The city of Augusta is a lead petitioner in a national class action lawsuit that accuses two police equipment suppliers of inflating the prices of Tasers and body cameras sold to law enforcement agencies across the country. Kennebec Journal photo

AUGUSTA — The city of Augusta is suing two suppliers of police equipment for allegedly creating monopolies that enabled them to inflate the prices of Tasers, body cameras and other equipment sold to police departments across the country.

The city is a lead petitioner in the national class action lawsuit against Axon Enterprise Inc. and Safariland LLC that was filed last Wednesday in federal court in New Jersey.

The lawsuit seeks to recover money from the companies for Augusta and other municipalities it says had to pay more for equipment because the companies squeezed or, in one case, bought other suppliers out of the highly lucrative market.

Stephen Langsdorf, Augusta’s attorney, told City Councilors that police Chief Jared Mills and Assistant Chief Kevin Lully had expressed concerns about prior purchases of Tasers and other police equipment.

Their concerns “did indicate there are some improper antitrust activities that have gone on that have kind of tried to corner the market and kind of drive up the price of these products to police departments,” Langsdorf said at a recent council meeting.

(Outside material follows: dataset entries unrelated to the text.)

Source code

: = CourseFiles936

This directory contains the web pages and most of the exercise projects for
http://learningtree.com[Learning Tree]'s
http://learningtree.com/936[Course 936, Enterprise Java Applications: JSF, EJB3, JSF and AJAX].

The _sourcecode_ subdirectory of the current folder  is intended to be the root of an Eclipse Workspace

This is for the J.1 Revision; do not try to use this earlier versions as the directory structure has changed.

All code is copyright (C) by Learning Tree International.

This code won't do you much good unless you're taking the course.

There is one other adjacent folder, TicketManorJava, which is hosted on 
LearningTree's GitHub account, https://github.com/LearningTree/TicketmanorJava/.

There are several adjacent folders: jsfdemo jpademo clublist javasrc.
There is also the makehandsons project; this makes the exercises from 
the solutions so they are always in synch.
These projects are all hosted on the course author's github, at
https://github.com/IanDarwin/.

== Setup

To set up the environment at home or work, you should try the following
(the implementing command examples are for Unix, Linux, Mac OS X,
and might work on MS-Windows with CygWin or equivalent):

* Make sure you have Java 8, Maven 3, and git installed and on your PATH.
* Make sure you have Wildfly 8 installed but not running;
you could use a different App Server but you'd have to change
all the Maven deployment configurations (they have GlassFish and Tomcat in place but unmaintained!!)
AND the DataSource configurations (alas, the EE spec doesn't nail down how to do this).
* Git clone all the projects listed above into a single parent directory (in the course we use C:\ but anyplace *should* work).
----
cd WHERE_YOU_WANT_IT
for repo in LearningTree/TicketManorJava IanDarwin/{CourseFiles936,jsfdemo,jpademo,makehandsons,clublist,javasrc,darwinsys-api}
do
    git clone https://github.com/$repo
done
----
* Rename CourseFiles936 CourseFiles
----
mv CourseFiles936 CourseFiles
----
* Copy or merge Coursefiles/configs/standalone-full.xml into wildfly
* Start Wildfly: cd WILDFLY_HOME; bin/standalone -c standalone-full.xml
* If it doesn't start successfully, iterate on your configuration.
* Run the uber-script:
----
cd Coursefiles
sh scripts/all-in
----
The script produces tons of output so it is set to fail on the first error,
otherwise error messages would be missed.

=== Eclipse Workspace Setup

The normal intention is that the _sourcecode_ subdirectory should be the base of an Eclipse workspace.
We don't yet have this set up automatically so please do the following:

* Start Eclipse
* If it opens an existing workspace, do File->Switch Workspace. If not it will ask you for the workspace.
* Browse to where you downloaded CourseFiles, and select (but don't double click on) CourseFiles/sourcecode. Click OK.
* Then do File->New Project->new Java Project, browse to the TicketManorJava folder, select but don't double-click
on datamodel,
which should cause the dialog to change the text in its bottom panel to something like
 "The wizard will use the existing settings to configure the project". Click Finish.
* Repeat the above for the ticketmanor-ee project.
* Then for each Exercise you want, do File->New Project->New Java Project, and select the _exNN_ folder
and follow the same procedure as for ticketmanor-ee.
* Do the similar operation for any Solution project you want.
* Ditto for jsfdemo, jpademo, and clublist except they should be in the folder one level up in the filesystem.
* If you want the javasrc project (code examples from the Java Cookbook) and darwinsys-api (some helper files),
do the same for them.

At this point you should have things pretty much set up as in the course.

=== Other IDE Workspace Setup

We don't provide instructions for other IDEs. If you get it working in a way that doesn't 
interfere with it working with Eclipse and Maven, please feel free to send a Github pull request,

The City Council voted unanimously last month to have Augusta join the lawsuit as a lead plaintiff.


“It’s an opportunity to prevail in this case as a plaintiff,” Langsdorf said, “to provide relief not only to the city, but to other cities and police departments across the country.”

The lawsuit was filed by Preti, Flaherty, Beliveau & Pachios.

Langsdorf said the city is expected to incur no cost by being involved in the class action lawsuit.

Mills, the city’s chief of police, declined to comment on the case, referring questions to Langsdorf.

Langsdorf said Wednesday the lawsuit speaks for itself, and he hopes it leads to Augusta and other municipalities recovering funds.

“This case concerns Axon’s scheme to unlawfully obtain and maintain its monopolies in two highly lucrative law enforcement and self-defense markets: long-range conducted energy weapons, which are commonly known by Axon’s brand name of ‘Taser’; and body-worn camera systems, which allow police departments to record, store and use video evidence collected while police officers are on duty,” the lawsuit reads.


“Axon facilitated its monopolies over long-range (Tasers) and (body-worn cameras) systems by acquiring its largest competitor in the (body-worn camera) system market, VieVu, from Safariland and signing 12-year non-compete, market allocation and no-poach agreements with Safariland to prevent Safariland from challenging its monopolies in either market. Axon enticed Safariland to agree to its acquisition by granting Safariland a preferred supply contract for Taser holsters.”

The lawsuit alleges tactics employed by the defendants “have led to higher prices than there would have been in competitive markets.”

Media contacts for the two companies could not be reached Wednesday for comment.

The Augusta Police Department does not have body cameras, but uses Tasers, which fire barbed probes at targets to deliver electrical current that temporarily incapacitates a person.

The lawsuit notes Axon, then known as Taser International, first developed the long-range devices in 2003.

The lawsuit also states the company’s “Taser X26 ‘captured the market’ by allowing police officers to easily and effectively disarm suspects from a safe distance, instead of forcing officers to make physical contact and risk hand-to-hand combat with a suspect when delivering the shock. Axon does not have any meaningful competition and dominates the … market.”

Axon also attained a dominant position in the body-worn camera system market, according to the lawsuit, and guarded that position by enforcing patents and signing long-term contracts with police departments, forcing competitors out of business and limiting the potential for new entrants.

When VieVu, an upstart in the body camera market owned by Safariland, emerged as a competitor, Axon acquired VieVu from Safariland in 2018, and entered into “several decade-plus-long market allocation agreements.” The lawsuit alleges they included a holster agreement in which Axon granted Safariland the status of preferred holster supplier to Axon’s Tasers, and Safariland agreed to refrain from developing a Taser-like device for 12 years.